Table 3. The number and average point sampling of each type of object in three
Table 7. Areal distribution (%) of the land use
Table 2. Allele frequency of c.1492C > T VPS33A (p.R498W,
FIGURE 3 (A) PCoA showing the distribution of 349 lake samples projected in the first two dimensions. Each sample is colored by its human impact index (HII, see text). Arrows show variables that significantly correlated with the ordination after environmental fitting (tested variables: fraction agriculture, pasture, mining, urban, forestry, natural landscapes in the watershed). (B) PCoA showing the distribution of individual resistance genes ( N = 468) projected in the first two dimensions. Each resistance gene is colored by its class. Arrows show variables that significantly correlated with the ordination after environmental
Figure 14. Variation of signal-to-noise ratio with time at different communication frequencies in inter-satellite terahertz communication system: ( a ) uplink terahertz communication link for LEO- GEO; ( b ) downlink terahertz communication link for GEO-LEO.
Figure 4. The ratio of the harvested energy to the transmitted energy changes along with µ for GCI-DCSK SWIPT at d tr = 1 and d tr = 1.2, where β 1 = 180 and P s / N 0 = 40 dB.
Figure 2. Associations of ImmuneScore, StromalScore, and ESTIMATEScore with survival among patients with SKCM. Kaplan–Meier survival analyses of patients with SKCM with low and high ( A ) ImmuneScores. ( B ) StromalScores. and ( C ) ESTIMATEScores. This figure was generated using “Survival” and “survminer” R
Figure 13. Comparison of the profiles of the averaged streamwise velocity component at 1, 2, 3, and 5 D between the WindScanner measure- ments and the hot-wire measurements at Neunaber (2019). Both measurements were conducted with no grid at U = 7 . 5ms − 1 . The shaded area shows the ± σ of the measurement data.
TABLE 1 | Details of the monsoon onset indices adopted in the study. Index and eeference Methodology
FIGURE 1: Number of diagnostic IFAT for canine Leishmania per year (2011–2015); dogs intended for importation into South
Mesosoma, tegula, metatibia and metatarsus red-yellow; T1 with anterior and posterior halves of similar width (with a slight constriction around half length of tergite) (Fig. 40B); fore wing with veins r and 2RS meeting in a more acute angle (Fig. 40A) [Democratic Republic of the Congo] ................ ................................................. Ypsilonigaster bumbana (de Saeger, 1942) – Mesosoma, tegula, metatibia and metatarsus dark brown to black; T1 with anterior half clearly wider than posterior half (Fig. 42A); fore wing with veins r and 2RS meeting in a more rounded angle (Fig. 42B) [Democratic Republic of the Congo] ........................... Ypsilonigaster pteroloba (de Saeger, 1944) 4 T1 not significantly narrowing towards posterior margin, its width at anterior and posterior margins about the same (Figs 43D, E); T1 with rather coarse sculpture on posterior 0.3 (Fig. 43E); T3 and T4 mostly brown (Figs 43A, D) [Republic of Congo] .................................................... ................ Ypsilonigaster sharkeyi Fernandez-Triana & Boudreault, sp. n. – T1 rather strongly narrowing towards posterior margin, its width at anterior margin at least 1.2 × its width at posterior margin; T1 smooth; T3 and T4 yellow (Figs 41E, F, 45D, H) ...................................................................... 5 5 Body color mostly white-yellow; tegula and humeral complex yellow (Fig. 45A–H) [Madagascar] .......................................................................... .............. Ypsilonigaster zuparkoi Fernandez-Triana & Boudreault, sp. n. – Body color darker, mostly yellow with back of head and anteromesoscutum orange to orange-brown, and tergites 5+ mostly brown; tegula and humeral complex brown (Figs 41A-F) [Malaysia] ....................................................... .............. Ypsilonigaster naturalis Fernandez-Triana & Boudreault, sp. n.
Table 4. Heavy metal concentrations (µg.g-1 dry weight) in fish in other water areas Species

────────────────────────────────────────

Task instructions →
What you output must match the lines from the beginning of the material through the line with "FIGURE 3 (A)" exactly, both ends included.

Answer to the exercise →
Table 3. The number and average point sampling of each type of object in three
Table 7. Areal distribution (%) of the land use
Table 2. Allele frequency of c.1492C > T VPS33A (p.R498W,
FIGURE 3 (A) PCoA showing the distribution of 349 lake samples projected in the first two dimensions. Each sample is colored by its human impact index (HII, see text). Arrows show variables that significantly correlated with the ordination after environmental fitting (tested variables: fraction agriculture, pasture, mining, urban, forestry, natural landscapes in the watershed). (B) PCoA showing the distribution of individual resistance genes ( N = 468) projected in the first two dimensions. Each resistance gene is colored by its class. Arrows show variables that significantly correlated with the ordination after environmental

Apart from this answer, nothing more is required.